Just as it had started, this openness became the rule. Ex-Teresa became the center for the presentation of exhibitions/parties/movie marathons. At the same time that the Carrillo Gil sponsored "Pulp," a loosely structured weekly gathering of techno musicians, designers, and Internet artists in the cafeteria, it also organized Boutique, an exhibition that included the works of Mexican fashion designers. Curated by Ana Elena Mallet at the end of 2000, Boutique overlapped with-and therefore was inserted into-the debate surrounding Giorgio Armani's show at the Guggenheim Museum in New York. The climax of these events was Las molestias son temporales, las mejoras permanentes (Inconveniences Are Temporary, Improvements Are Forever), a physical deconstruction of the Carrillo Gil quarters by Mario Garcí­a Torres in the spring of 2001. The Carrillo Gil deconstruction took place several months before the opening of the "deconstructed" Palais de Tokyo in Paris (which thus looks like an outmoded attempt by French contemporary artists and curators to fill the gap of the 1990s). These projects on the edge of the tradition of museums in Mexico might not have been very appealing to the taste of directors and cultural officials, but cemented the desire for eclecticism and the museum's need to reach a different type of audience.

The initial push by these two institutions opened the doors for the creation in late 2000 of a third state-run center in another Colonial-era church, the Alameda Art Laboratory. Capitalizing on underdeveloped desire, the center became a space solely devoted to experimentation in electronic media, and has gained a quick acceptance showing Brazilian artist Edgar Santos, the Lebanese-born Mona Hattoun or the French veteran Daniel Buren .3

The new mechanisms of creativity, as articulated in other countries, are already operating in Mexico. In some instances, they are even at the avant-garde of the economic reorganization of art, as exemplified by the Jumex Collection, which gathers works from renowned international artists and is already a model for collectors in Argentina. The Jumex Collection might also be seen as an influence on French tycoon François Pinault for his "excentric" museum, to be open in the former Renault factories on the outskirts of Paris. The slide is obvious if we think that commercial art galleries are now appropriating the "freed territory" that until recently was dominated by alternative and independent spaces.
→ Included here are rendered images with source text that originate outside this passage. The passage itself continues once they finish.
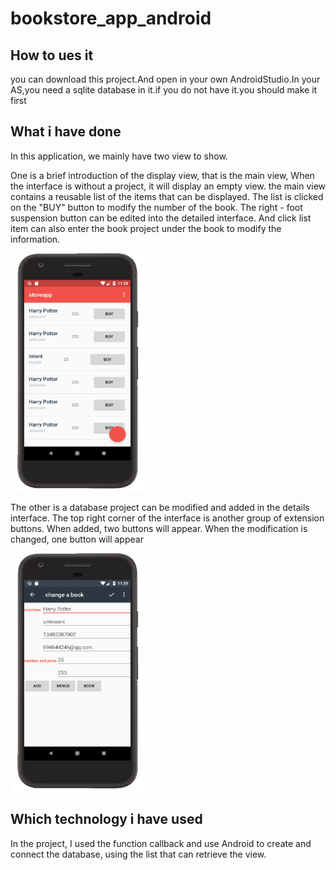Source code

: # bookstore_app_android
##  How to ues it
 you can download this project.And open in your own AndroidStudio.In your AS,you need a sqlite database in it.if you do not have it.you should make it first
 ## What i have done
 In this application, we mainly have two view to show.
 
One is a brief introduction of the display view, that is the main view,  When the interface is without a project, it will display an empty view. the main view contains a reusable list of the items that can be displayed. The list is clicked on the "BUY" button to modify the number of the book. The right - foot suspension button can be edited into the detailed interface. And click list item can also enter the book project under the book to modify the information.

<img src="https://github.com/ruoyuGao/bookstore_app_android/blob/master/main_view.png" width="216" height="381" alt="图片加载失败时，显示这段字"/>
 
 The other is a database project can be modified and added in the details interface. The top right corner of the interface is another group of extension buttons. When added, two buttons will appear. When the modification is changed, one  button will appear
 
 <img src="https://github.com/ruoyuGao/bookstore_app_android/blob/master/edit_view.png" width="216" height="381" alt="图片加载失败时，显示这段字"/>

## Which technology i have used
In the project, I used the function callback and use Android to create and connect the database, using the list that can retrieve the view.




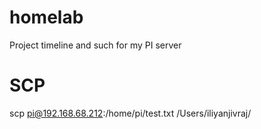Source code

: # homelab
Project timeline and such for my PI server 

# SCP
scp pi@192.168.68.212:/home/pi/test.txt /Users/iliyanjivraj/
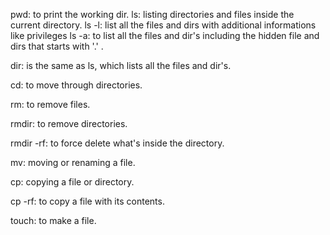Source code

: pwd: to print the working dir.
ls: listing directories and files inside the current directory.
ls -l: list all the files and dirs with additional informations like privileges
ls -a: to list all the files and dir's including the hidden file and dirs that starts with '.' .

dir: is the same as ls, which lists all the files and dir's.

cd: to move through directories.

rm: to remove files.

rmdir: to remove directories.

rmdir -rf: to force delete what's inside the directory.

mv: moving or renaming a file.

cp: copying a file or directory.

cp -rf: to copy a file with its contents.

touch: to make a file.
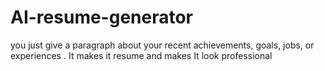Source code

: # AI-resume-generator
you just give a paragraph about your recent achievements, goals, jobs, or experiences . It makes it resume and makes It look professional 
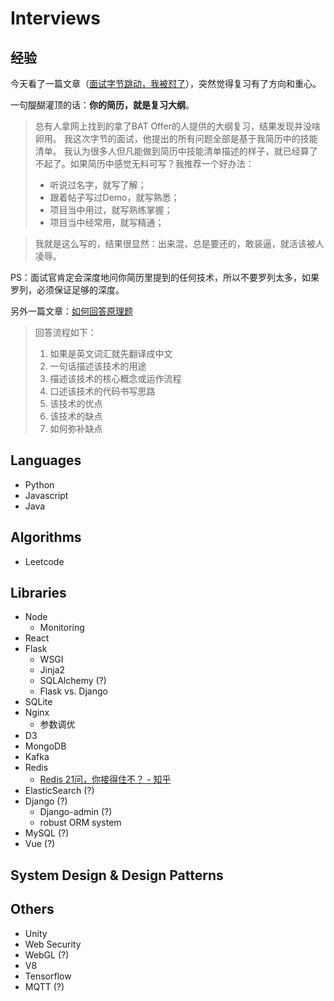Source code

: # Interviews

## 经验
今天看了一篇文章（[面试字节跳动，我被怼了](https://juejin.im/post/5c81c7035188257b0b12549b)），突然觉得复习有了方向和重心。

一句醍醐灌顶的话：**你的简历，就是复习大纲**。
> 总有人拿网上找到的拿了BAT Offer的人提供的大纲复习，结果发现并没啥卵用。
我这次字节的面试，他提出的所有问题全部是基于我简历中的技能清单。
我认为很多人但凡能做到简历中技能清单描述的样子，就已经算了不起了。如果简历中感觉无料可写？我推荐一个好办法：
> - 听说过名字，就写了解；
> - 跟着帖子写过Demo，就写熟悉；
> - 项目当中用过，就写熟练掌握；
> - 项目当中经常用，就写精通；

> 我就是这么写的，结果很显然：出来混，总是要还的，敢装逼，就活该被人凌辱。

PS：面试官肯定会深度地问你简历里提到的任何技术，所以不要罗列太多，如果罗列，必须保证足够的深度。

另外一篇文章：[如何回答原理题](https://www.zhihu.com/question/64764473/answer/1223383382)

> 回答流程如下：
> 1. 如果是英文词汇就先翻译成中文
> 2. 一句话描述该技术的用途
> 3. 描述该技术的核心概念或运作流程
> 4. 口述该技术的代码书写思路
> 5. 该技术的优点
> 6. 该技术的缺点
> 7. 如何弥补缺点

## Languages
* Python
* Javascript
* Java

## Algorithms
* Leetcode

## Libraries
* Node
  * Monitoring
* React
* Flask
  * WSGI
  * Jinja2
  * SQLAlchemy (?)
  * Flask vs. Django
* SQLite
* Nginx
  * 参数调优
* D3
* MongoDB
* Kafka
* Redis
  * [Redis 21问，你接得住不？ - 知乎](https://zhuanlan.zhihu.com/p/130923806)
* ElasticSearch (?)
* Django (?)
  * Django-admin (?)
  * robust ORM system
* MySQL (?)
* Vue (?)

## System Design & Design Patterns

## Others
* Unity
* Web Security
* WebGL (?)
* V8
* Tensorflow
* MQTT (?)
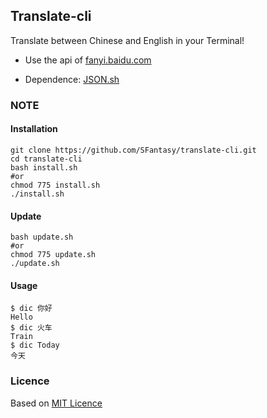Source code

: Translate-cli
---

Translate between Chinese and English in your Terminal!

- Use the api of [fanyi.baidu.com](http://fanyi.baidu.com)

- Dependence: [JSON.sh](https://github.com/dominictarr/JSON.sh)

### NOTE

#### Installation

    git clone https://github.com/SFantasy/translate-cli.git
	cd translate-cli
	bash install.sh
	#or
	chmod 775 install.sh
	./install.sh
	
#### Update

    bash update.sh
	#or
	chmod 775 update.sh
	./update.sh
	
#### Usage

    $ dic 你好
	Hello
	$ dic 火车
	Train
	$ dic Today
	今天
	
### Licence

Based on [MIT Licence](http://en.wikipedia.org/wiki/MIT_License)
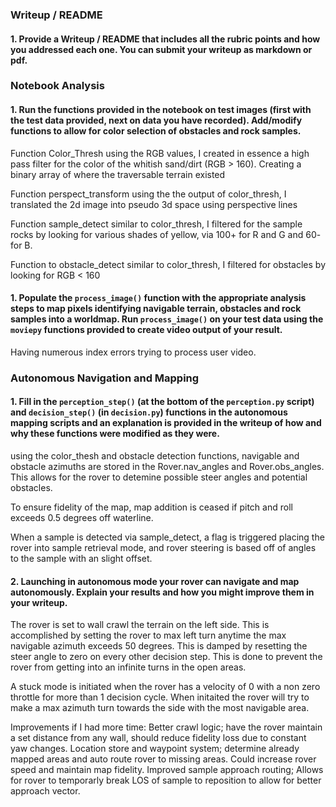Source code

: ### Writeup / README

#### 1. Provide a Writeup / README that includes all the rubric points and how you addressed each one.  You can submit your writeup as markdown or pdf.  


### Notebook Analysis
#### 1. Run the functions provided in the notebook on test images (first with the test data provided, next on data you have recorded). Add/modify functions to allow for color selection of obstacles and rock samples.

Function Color_Thresh
using the RGB values, I created in essence a high pass filter for the color of the whitish sand/dirt (RGB > 160). Creating a binary array of where the traversable terrain existed

Function perspect_transform
using the the output of color_thresh, I translated the 2d image into pseudo 3d space using perspective lines

Function sample_detect
similar to color_thresh, I filtered for the sample rocks by looking for various shades of yellow, via 100+ for R and G and 60- for B.

Function to obstacle_detect
similar to color_thresh, I filtered for obstacles by looking for RGB < 160


#### 1. Populate the `process_image()` function with the appropriate analysis steps to map pixels identifying navigable terrain, obstacles and rock samples into a worldmap.  Run `process_image()` on your test data using the `moviepy` functions provided to create video output of your result. 

Having numerous index errors trying to process user video. 

### Autonomous Navigation and Mapping

#### 1. Fill in the `perception_step()` (at the bottom of the `perception.py` script) and `decision_step()` (in `decision.py`) functions in the autonomous mapping scripts and an explanation is provided in the writeup of how and why these functions were modified as they were.

using the color_thesh  and obstacle detection functions, navigable and obstacle azimuths are stored in the Rover.nav_angles and Rover.obs_angles.  This allows for the rover to detemine possible steer angles and potential obstacles.

To ensure fidelity of the map, map addition is ceased if pitch and roll exceeds 0.5 degrees off waterline.

When a sample is detected via sample_detect, a flag is triggered placing the rover into sample retrieval mode, and rover steering is based off of angles to the sample with an slight offset.

#### 2. Launching in autonomous mode your rover can navigate and map autonomously.  Explain your results and how you might improve them in your writeup.  

The rover is set to wall crawl the terrain on the left side. This is accomplished by setting the rover to max left turn anytime the max navigable azimuth exceeds 50 degrees. This is damped by resetting the steer angle to zero on every other decision step. This is done to prevent the rover from getting into an infinite turns in the open areas.

A stuck mode is initiated when the rover has a velocity of 0 with a non zero throttle for more than 1 decision cycle. When initaited the rover will try to make a max azimuth turn towards the side with the most navigable area.

Improvements if I had more time:
Better crawl logic; have the rover maintain a set distance from any wall, should reduce fidelity loss due to constant yaw changes.
Location store and waypoint system; determine already mapped areas and auto route rover to missing areas. Could increase rover speed and maintain map fidelity.
Improved sample approach routing; Allows for rover to temporarly break LOS of sample to reposition to allow for better approach vector.
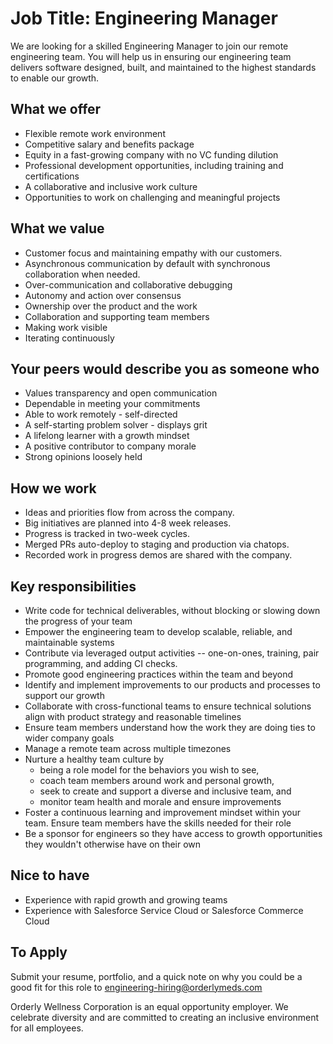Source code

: # Job Title: Engineering Manager

We are looking for a skilled Engineering Manager to join our remote engineering team.
You will help us in ensuring our engineering team delivers
software designed, built, and maintained to the highest standards to enable our growth.

## What we offer

- Flexible remote work environment
- Competitive salary and benefits package
- Equity in a fast-growing company with no VC funding dilution
- Professional development opportunities, including training and certifications
- A collaborative and inclusive work culture
- Opportunities to work on challenging and meaningful projects

## What we value

- Customer focus and maintaining empathy with our customers.
- Asynchronous communication by default with synchronous collaboration when needed.
- Over-communication and collaborative debugging
- Autonomy and action over consensus
- Ownership over the product and the work
- Collaboration and supporting team members
- Making work visible
- Iterating continuously

## Your peers would describe you as someone who

- Values transparency and open communication
- Dependable in meeting your commitments
- Able to work remotely - self-directed
- A self-starting problem solver - displays grit
- A lifelong learner with a growth mindset
- A positive contributor to company morale
- Strong opinions loosely held

## How we work

- Ideas and priorities flow from across the company.
- Big initiatives are planned into 4-8 week releases.
- Progress is tracked in two-week cycles.
- Merged PRs auto-deploy to staging and production via chatops.
- Recorded work in progress demos are shared with the company.

## Key responsibilities

- Write code for technical deliverables, without blocking or slowing down the progress of your team
- Empower the engineering team to develop scalable, reliable, and maintainable systems
- Contribute via leveraged output activities -- one-on-ones, training, pair programming, and adding CI checks.
- Promote good engineering practices within the team and beyond
- Identify and implement improvements to our products and processes to support our growth
- Collaborate with cross-functional teams to ensure technical solutions align with product strategy and reasonable timelines
- Ensure team members understand how the work they are doing ties to wider company goals
- Manage a remote team across multiple timezones
- Nurture a healthy team culture by
  - being a role model for the behaviors you wish to see,
  - coach team members around work and personal growth,
  - seek to create and support a diverse and inclusive team, and
  - monitor team health and morale and ensure improvements
- Foster a continuous learning and improvement mindset within your team. Ensure team members have the skills needed for their role
- Be a sponsor for engineers so they have access to growth opportunities they wouldn't otherwise have on their own

## Nice to have

- Experience with rapid growth and growing teams
- Experience with Salesforce Service Cloud or Salesforce Commerce Cloud

## To Apply

Submit your resume, portfolio, and a quick note on why you could be a good fit for this role to
[engineering-hiring@orderlymeds.com](mailto:engineering-hiring@orderlymeds.com)

Orderly Wellness Corporation is an equal opportunity employer.
We celebrate diversity and are committed to creating an inclusive environment for all employees.
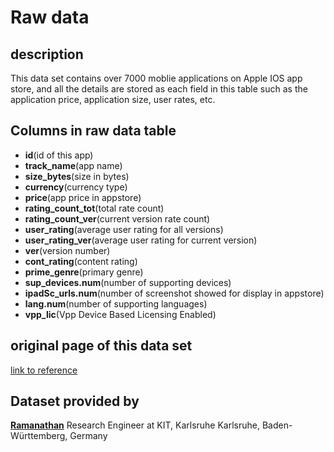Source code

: # Raw data

## description
This data set contains over 7000 moblie applications on Apple IOS app store, and all the details are stored as each field in this table such as the application price, application size, user rates, etc.

## Columns in raw data table
- **id**(id of this app)
- **track_name**(app name)
- **size_bytes**(size in bytes)
- **currency**(currency type)
- **price**(app price in appstore)
- **rating_count_tot**(total rate count)
- **rating_count_ver**(current version rate count) 
- **user_rating**(average user rating for all versions)
- **user_rating_ver**(average user rating for current version)
- **ver**(version number)
- **cont_rating**(content rating)
- **prime_genre**(primary genre)
- **sup_devices.num**(number of supporting devices)
- **ipadSc_urls.num**(number of screenshot showed for display in appstore)
- **lang.num**(number of supporting languages)
- **vpp_lic**(Vpp Device Based Licensing Enabled)

## original page of this data set
[link to reference](https://www.kaggle.com/ramamet4/app-store-apple-data-set-10k-apps)

## Dataset provided by
[**Ramanathan**](https://www.kaggle.com/ramamet4)
Research Engineer at KIT, Karlsruhe Karlsruhe, Baden-Württemberg, Germany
Art & Idea, for example, a fickle initiative in the mid-1990s by Hadée Rovirosa that followed the radical experiences of the group of artists that had gathered at Temí­stocles 44, found a permanent home in a new building by the architect Enrique Norten, who was deliberately inspired by Rem Koolhaas's architectural "transparencies."

Five or six years ago, curators, critics, and museum directors arriving to the country went straight to the editors of Poliester magazine, Curare or Corpus Callosum, Guillermo Santamarina's independent art center in Guadalajara. Now they run to Enrique Guerrero (the gallery that was able to stay ahead of the tide) or to the small dealer of contemporary pieces, Kurimanzutto, that also pretends to operate as a "virtual gallery" without a fixed location, moving to the rhythm of "duty-free capitalism." In some instances, galleries represent a changing of the guard, and they have institutionalized the needs for the transfer between the local and the global that were once the domain of independent spaces. There have been some cases where some have requested official grants (which besides offering money, also represent guarantees of seriousness and validation) to operate in the international arena.

Today, Mexican art-its world and its artists-clearly operates at the intersection of the global and the local. Marking the entry of Mexico into the discourse on globalization as it has been interpreted in the visual arts, this intersection motivates the selections of curator Betti-Sue Hertz and this exhibition's title: Axis Mexico.

It is within this context that the phenomenon of the displaced artist becomes more relevant, as malleable raw material or as social worker of the "artistic condition," the recent works of Francis Alÿs, Minerva Cuevas and, especially, Santiago Sierra are brutally reinserting Mexican art into the international arena.